A FAZER
1. Reproduz, por favor, o trecho do texto sobre a ilha que começa em "Na Preguiça, o" e termina em "algures no Atlântico.".
2. Segundo o texto sobre a ilha, com que finalidade foi construído o velho forte português da Preguiça?

---------- PASSAGEM DADA

Na Preguiça, o primeiro porto da ilha, na época que marcou o seu auge político e administrativo, ainda lá estão meia dúzia de canhões de bronze, o pouco que resta de um velho forte português, construído para proteção das incursões de piratas e corsários de vários matizes. Um padrão regista a passagem pela ilha de Pedro Álvares Cabral, na viagem que assinalou a descoberta, em 1500, do Brasil (ver fotografia). Terá este navegador passado simplesmente ao largo, ou aproveitado para fazer a sua derradeira aguada antes de rumar a Oeste, em demanda do novo continente? Aí está uma dúvida nunca desfeita e motivo de polémica entre investigadores e historiadores. À vasta e acolhedora baía do sul da ilha foi dado o nome da nau São Jorge, pertencente à frota de Cabral e que então se afundou algures no Atlântico.
Nesta jornada, de encher o olho, o coração e an alma, não houve tempo para ir à Praia Branca. Pena. Foi lá que nasceu em 1954, numa festa de despedida dos homens que iriam embarcar para as roças de Cacau de São Tomé e Príncipe, que foi criada a morna “Sodade”. O seu criador era um sanicolaense de nome Armando Zeferino Soares, que só recentemente viu consagrados judicialmente os seus indiscutíveis direitos de autor.

--------------------
---------- EXCERTOS DOS REGISTOS

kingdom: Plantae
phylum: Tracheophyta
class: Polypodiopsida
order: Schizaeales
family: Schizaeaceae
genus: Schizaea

--------------------
---------- EXCERTOS DOS REGISTOS

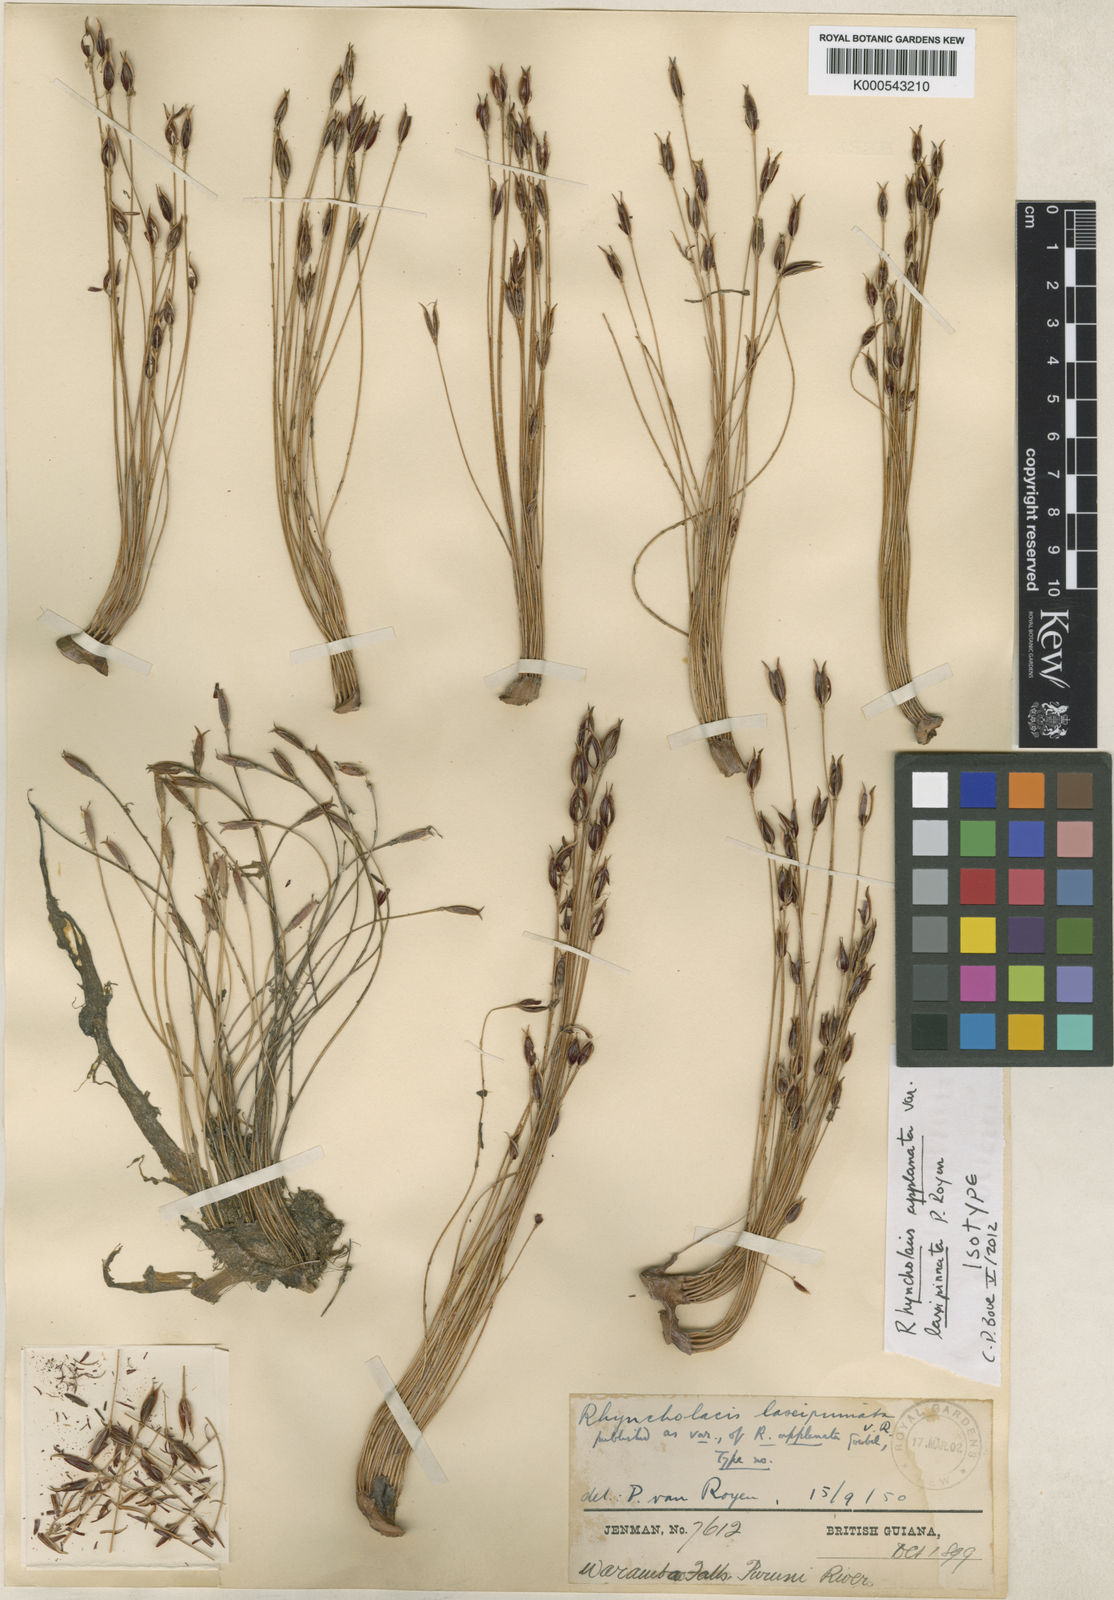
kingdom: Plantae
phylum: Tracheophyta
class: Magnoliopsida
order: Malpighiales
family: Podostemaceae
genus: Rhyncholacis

--------------------

EM RESPOSTA
1.
Na Preguiça, o primeiro porto da ilha, na época que marcou o seu auge político e administrativo, ainda lá estão meia dúzia de canhões de bronze, o pouco que resta de um velho forte português, construído para proteção das incursões de piratas e corsários de vários matizes. Um padrão regista a passagem pela ilha de Pedro Álvares Cabral, na viagem que assinalou a descoberta, em 1500, do Brasil (ver fotografia). Terá este navegador passado simplesmente ao largo, ou aproveitado para fazer a sua derradeira aguada antes de rumar a Oeste, em demanda do novo continente? Aí está uma dúvida nunca desfeita e motivo de polémica entre investigadores e historiadores. À vasta e acolhedora baía do sul da ilha foi dado o nome da nau São Jorge, pertencente à frota de Cabral e que então se afundou algures no Atlântico.

2. Foi construído para proteção contra as incursões de piratas e corsários de vários matizes.